A Purr-fect Visit to Global Pet Expo

Many of our readers have recently returned from the annual mega-event, Natural Products Expo West 2019. All of us who attended have the same notion of “I survived.” Expo West is so incredibly large, and the energy required to meet all of one’s own expectations is equally large. An excellent recap can be found in Len’s musings from the show.

It is for all those reasons and more that I experienced so much enjoyment this past week attending Global Pet Expo in Orland. It is the pet industry’s equivalent to Expo West. The show promoters and attendees consistently commented on how “big” the Pet Expo is becoming with 1,000 exhibitors and 17,000 people. My thoughts to that statement were simultaneously, “if you only knew” and “this is nice!”. I had never attended this event, so I had nothing but pharmaceutical and nutritional industry experiences to compare.

On a topline note, the pace and tone of the Global Pet Expo is noticeably different. Takeaways from the event:

  1. Size: it was possible to see from one end of the exhibits to the other making navigation and expectations to be more easily achieved. 
  2. Hemp/CBD were the most prevalent ingredients being offered. Just like at Natural Products Expo, claims and benefits flowed more freely than ever. Science ghosted.
  3. The variety of products was exciting, and it was clear to me that innovation and sustainability are just as important to the pet industry as it is to the natural products industry. One new innovation commanding attention was the first ever Coconut Clumping Cat Litter made from 100% coconut. 
  4. While mega-booths existed, such as those from Blue Buffalo, Nestle, Central Pet, etc., most of the booths were smaller with some creative designs

  5. Pets on leashes were prevalent. Dogs, cats, lizards and more were found to be escorted by buyers as well as “manning” the booths. 

  6. Pet adoption seemed to be supported with a few sponsors, as well as several pet shelters offering adoption services.

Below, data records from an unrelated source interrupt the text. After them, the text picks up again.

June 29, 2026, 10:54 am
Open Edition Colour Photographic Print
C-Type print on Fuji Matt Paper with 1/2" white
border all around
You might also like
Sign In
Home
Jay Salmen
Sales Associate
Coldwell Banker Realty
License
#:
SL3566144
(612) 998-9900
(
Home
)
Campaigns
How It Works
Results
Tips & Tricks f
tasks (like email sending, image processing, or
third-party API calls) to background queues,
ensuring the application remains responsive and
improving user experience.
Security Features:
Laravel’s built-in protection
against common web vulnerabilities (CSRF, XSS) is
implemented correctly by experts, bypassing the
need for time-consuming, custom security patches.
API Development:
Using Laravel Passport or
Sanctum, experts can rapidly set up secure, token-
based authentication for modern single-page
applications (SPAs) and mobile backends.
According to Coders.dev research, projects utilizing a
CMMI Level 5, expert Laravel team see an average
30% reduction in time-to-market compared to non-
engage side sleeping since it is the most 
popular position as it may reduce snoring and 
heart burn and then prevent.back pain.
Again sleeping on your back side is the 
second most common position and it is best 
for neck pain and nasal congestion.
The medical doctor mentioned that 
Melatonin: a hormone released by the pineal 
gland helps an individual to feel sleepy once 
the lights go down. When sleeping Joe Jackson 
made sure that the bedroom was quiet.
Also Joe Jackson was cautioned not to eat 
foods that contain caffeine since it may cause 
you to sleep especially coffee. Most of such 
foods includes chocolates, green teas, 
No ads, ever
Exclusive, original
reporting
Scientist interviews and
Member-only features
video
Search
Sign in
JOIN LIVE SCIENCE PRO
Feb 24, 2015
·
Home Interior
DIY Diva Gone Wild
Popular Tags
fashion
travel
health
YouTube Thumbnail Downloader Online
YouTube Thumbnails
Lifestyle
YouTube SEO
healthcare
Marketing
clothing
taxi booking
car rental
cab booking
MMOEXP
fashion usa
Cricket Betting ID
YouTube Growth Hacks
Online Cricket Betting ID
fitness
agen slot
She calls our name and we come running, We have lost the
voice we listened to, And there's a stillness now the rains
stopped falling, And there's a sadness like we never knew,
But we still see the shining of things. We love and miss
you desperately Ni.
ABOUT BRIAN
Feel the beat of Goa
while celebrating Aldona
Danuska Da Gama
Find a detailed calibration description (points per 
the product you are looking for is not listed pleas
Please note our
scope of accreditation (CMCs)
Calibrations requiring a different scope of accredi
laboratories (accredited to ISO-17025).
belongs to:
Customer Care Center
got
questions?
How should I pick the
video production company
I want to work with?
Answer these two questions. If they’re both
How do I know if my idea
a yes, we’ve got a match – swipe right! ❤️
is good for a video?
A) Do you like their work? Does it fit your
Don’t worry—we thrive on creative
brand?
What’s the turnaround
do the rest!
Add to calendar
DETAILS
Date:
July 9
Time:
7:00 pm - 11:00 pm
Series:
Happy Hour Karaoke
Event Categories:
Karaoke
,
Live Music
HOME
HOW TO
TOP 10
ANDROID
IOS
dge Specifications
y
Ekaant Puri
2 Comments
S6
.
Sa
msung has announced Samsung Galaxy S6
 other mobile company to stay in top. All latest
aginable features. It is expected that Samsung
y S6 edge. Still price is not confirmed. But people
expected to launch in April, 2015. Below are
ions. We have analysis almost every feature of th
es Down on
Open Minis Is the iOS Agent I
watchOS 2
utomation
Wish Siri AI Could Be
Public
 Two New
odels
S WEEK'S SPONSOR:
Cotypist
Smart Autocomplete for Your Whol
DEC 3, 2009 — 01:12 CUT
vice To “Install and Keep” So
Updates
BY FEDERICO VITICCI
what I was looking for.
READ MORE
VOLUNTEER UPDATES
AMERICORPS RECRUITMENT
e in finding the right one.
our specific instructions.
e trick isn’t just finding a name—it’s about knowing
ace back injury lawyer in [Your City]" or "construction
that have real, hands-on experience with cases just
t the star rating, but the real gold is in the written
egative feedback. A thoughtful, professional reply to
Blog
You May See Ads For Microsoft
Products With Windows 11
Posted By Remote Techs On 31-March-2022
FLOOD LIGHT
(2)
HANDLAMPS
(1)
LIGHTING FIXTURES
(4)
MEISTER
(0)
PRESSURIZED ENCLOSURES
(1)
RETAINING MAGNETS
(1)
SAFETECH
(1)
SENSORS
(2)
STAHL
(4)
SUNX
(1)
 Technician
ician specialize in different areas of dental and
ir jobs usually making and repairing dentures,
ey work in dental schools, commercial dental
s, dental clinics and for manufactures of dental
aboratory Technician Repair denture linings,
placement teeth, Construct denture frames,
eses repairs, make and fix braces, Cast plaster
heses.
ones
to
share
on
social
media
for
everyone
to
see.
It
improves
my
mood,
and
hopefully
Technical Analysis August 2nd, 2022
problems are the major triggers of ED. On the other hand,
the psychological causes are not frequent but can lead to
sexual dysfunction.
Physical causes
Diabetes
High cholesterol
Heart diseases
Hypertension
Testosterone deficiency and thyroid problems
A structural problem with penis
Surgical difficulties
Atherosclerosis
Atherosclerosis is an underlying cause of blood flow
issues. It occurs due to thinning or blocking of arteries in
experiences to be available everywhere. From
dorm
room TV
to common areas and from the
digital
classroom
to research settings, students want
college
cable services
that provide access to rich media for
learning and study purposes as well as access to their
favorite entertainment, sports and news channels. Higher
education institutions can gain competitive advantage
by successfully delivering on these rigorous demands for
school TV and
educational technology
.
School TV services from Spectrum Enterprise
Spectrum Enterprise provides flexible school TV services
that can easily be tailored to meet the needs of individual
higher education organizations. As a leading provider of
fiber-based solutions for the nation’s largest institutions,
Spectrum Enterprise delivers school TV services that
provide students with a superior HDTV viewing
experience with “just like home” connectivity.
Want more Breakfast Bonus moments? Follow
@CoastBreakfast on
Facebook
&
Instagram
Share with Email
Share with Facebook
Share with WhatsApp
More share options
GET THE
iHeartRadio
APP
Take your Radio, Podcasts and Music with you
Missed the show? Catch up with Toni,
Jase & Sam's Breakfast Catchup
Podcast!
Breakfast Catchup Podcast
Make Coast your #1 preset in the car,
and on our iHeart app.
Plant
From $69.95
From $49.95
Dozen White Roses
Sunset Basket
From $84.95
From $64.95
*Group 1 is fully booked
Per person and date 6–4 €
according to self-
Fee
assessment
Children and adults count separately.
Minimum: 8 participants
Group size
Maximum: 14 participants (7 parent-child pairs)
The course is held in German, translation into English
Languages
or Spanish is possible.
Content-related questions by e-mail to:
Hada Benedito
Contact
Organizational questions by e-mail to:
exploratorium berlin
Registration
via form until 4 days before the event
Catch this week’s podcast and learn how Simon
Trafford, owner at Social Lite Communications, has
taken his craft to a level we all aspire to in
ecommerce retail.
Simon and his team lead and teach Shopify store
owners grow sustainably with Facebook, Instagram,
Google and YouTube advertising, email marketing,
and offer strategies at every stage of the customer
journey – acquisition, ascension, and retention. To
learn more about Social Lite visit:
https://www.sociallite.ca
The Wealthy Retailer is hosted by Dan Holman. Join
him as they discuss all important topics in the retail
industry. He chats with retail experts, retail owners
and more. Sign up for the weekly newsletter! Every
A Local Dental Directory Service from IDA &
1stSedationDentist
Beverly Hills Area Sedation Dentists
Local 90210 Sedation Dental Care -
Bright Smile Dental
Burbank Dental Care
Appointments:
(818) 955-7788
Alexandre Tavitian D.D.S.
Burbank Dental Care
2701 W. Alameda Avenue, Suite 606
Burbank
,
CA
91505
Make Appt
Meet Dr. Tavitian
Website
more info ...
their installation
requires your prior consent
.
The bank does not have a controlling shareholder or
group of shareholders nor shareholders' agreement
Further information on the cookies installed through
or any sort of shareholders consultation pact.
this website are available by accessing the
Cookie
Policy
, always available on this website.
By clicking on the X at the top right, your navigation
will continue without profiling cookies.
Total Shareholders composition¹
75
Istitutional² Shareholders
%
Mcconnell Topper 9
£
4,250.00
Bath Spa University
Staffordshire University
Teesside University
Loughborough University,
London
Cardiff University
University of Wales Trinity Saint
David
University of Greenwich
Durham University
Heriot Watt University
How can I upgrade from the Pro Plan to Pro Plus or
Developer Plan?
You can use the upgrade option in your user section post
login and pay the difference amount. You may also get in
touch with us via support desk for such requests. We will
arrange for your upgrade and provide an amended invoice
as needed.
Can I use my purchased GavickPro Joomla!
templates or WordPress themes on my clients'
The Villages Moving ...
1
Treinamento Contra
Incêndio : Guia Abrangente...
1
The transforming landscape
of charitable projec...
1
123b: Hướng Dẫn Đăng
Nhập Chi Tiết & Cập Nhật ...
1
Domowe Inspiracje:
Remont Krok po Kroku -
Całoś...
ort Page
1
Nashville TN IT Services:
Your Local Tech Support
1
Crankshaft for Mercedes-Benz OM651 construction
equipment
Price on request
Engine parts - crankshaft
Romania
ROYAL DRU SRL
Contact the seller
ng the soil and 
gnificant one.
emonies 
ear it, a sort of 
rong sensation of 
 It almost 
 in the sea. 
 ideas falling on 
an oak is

I saw no breeders exhibiting but did manage to talk with a couple who were attending. 

  7. There was enough room on the show floor to allow an 8-person golf cart to shuttle people who requested a ride around the show floor. 

  8. The range of pets included on the show floor was surprising. In addition to the cats and dogs, rats, snakes, reptiles of all sorts, gerbils, guinea pigs, fish and more were in various booths. No reports of escapees were circulated. 

  9. The loudest exhibit was a small booth selling live crickets. Armstrong’s Cricket Farm has been proudly growing crickets for sale since 1947. Their “manufacturing” plants are located in Georgia and Louisiana with 135,000 and 90,000 sq. ft of facility respectively. This conversation led to an education on how to tell male crickets from female and the fact that Asia is the fastest growing market for crickets for both processed and live consumption. 

  10. A Chinese Pavilion existed but was only two small rows in length was comprised of distributors and hard good manufacturers of products like leashes, collars and litter boxes. There were no ingredients, finished products or ingestibles. The international presence in total is much smaller than at Expo West or Supply Side West. 

It was fun seeing an industry that is more similar than different from what I am accustomed to yet provided a depth of dissimilarity. This experience was the business equivalent of traveling to another part of the world for the primary purpose of seeing a different culture. Most importantly, I was reminded of the joy and excitement one can achieve when one steps away from the familiar and looks through a lens of fresh perspective. All these lessons can be applied to any industry veteran anywhere. Try this exercise sometime to see for yourself the feelings of excitement and joy a new perspective can bring.